An early transactional scene ends with Max hilariously explaining that sugaring allows him to help women.
“Most of my friends that sugared used sites like Seeking Arrangements and that was definitely something you’d see,” says the director. “There were even a few young guys who didn’t have tons of money and who genuinely seemed to think that they were doing something good, that it was an honourable endeavour, like charity, or mentorship, or something? And sometimes it was a bit like that, but most of the time it was not.”
Millennial angst, kvetching, and a nerve-racking setup add up to a masterclass in Jewish comic screenwriting. “The next great ‘Jewish movie’ was just made by a 24-year-old female director,” ran a Times of Israel headline last April. “The most claustrophobic film event of the year,” opined the Chicago Reader.
The confined setting was, however, a practicality as well as an aesthetic triumph.

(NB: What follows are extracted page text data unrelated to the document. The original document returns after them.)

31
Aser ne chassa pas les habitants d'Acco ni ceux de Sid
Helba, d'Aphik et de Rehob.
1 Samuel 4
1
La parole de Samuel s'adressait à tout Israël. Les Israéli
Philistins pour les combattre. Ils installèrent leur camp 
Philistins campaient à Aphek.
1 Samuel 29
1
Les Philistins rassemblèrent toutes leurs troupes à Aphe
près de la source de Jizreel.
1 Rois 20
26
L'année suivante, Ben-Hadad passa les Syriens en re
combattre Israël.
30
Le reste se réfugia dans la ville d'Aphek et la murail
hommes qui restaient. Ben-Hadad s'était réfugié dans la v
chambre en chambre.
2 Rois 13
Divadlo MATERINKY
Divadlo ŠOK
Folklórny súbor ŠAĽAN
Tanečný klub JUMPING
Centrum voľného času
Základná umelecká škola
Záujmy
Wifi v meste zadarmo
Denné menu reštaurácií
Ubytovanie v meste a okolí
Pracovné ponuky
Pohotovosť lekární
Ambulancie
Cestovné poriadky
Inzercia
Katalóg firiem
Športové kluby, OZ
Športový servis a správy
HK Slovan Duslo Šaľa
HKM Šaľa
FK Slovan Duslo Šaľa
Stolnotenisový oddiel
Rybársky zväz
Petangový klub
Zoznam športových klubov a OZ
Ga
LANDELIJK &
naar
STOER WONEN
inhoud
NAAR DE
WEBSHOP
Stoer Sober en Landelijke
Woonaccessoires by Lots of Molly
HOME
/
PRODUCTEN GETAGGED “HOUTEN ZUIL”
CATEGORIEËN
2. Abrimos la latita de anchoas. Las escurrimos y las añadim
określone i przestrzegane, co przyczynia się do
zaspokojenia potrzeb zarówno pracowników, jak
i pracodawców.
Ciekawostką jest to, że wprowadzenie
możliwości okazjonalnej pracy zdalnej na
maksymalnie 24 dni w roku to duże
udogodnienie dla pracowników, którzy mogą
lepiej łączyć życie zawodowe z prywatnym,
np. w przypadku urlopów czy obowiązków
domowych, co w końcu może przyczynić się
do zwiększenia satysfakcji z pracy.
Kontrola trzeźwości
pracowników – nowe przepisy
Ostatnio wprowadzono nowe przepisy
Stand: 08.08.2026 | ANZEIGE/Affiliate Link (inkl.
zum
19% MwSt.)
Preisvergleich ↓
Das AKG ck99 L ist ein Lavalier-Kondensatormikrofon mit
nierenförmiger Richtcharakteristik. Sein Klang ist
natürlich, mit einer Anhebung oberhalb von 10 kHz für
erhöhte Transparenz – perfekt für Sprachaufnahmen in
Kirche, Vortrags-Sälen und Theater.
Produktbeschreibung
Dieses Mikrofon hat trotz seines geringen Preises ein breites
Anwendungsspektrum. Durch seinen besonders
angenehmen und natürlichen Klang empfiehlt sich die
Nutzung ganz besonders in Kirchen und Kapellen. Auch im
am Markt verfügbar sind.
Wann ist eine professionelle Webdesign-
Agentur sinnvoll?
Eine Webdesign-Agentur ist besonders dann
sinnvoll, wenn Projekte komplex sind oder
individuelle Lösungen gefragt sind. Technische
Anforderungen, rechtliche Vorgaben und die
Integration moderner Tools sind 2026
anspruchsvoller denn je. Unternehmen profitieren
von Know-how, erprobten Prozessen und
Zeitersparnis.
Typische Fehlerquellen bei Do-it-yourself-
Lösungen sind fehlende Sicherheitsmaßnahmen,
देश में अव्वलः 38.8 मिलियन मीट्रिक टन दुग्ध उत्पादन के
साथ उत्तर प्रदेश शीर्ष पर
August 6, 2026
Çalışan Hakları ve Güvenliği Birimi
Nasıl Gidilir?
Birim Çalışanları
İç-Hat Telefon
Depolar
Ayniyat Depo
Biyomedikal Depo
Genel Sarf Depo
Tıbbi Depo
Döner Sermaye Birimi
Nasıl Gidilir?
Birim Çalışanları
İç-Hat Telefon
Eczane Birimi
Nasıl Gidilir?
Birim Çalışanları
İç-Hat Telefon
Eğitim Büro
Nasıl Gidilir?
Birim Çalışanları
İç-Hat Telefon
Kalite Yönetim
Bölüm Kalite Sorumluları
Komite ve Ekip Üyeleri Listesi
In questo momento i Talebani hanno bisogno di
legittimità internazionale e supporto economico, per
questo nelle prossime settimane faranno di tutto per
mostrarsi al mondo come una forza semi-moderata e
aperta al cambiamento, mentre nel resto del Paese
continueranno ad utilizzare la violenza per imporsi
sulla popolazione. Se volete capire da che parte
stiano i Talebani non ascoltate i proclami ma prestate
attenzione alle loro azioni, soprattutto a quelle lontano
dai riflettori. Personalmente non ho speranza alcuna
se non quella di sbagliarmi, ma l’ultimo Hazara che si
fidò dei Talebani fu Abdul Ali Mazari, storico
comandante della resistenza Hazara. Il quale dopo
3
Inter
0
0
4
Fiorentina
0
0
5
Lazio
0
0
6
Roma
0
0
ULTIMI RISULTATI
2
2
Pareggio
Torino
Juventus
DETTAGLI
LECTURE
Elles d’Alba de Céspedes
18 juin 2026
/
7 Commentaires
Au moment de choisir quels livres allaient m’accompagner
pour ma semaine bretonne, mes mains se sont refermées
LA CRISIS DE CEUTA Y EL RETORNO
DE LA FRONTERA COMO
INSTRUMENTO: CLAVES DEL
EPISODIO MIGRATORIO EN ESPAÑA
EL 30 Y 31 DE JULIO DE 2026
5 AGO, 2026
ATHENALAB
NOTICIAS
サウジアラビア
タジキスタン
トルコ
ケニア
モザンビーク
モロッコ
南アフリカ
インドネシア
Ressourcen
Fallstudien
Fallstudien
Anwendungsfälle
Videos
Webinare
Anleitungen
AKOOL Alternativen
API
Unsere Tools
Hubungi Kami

Working on a small budget with two producer friends from NYU and Mickey and the Bear’s Lizzie Shapiro, Shiva Baby depended on local casting to save on hotels and trailers. A Lego version of the set was used for blocking. DOP Maria Rusche worked out every shot in advance. Even the food required special handling, or rather non-handling. An elaborate Jewish spread of lox, bagels, and rugelach was not actually consumed, despite the menu’s centrality to the narrative.
“Most of the food went bad,” says Seligman. “No one could touch it. It was out for days and they would still have to put it back in the fridge at the end of every day. Obviously it was not very edible. And the lox was one of the most expensive parts of the budget. There was spoilage, And it was sad but that’s the stress and fun of filmmaking on a budget.”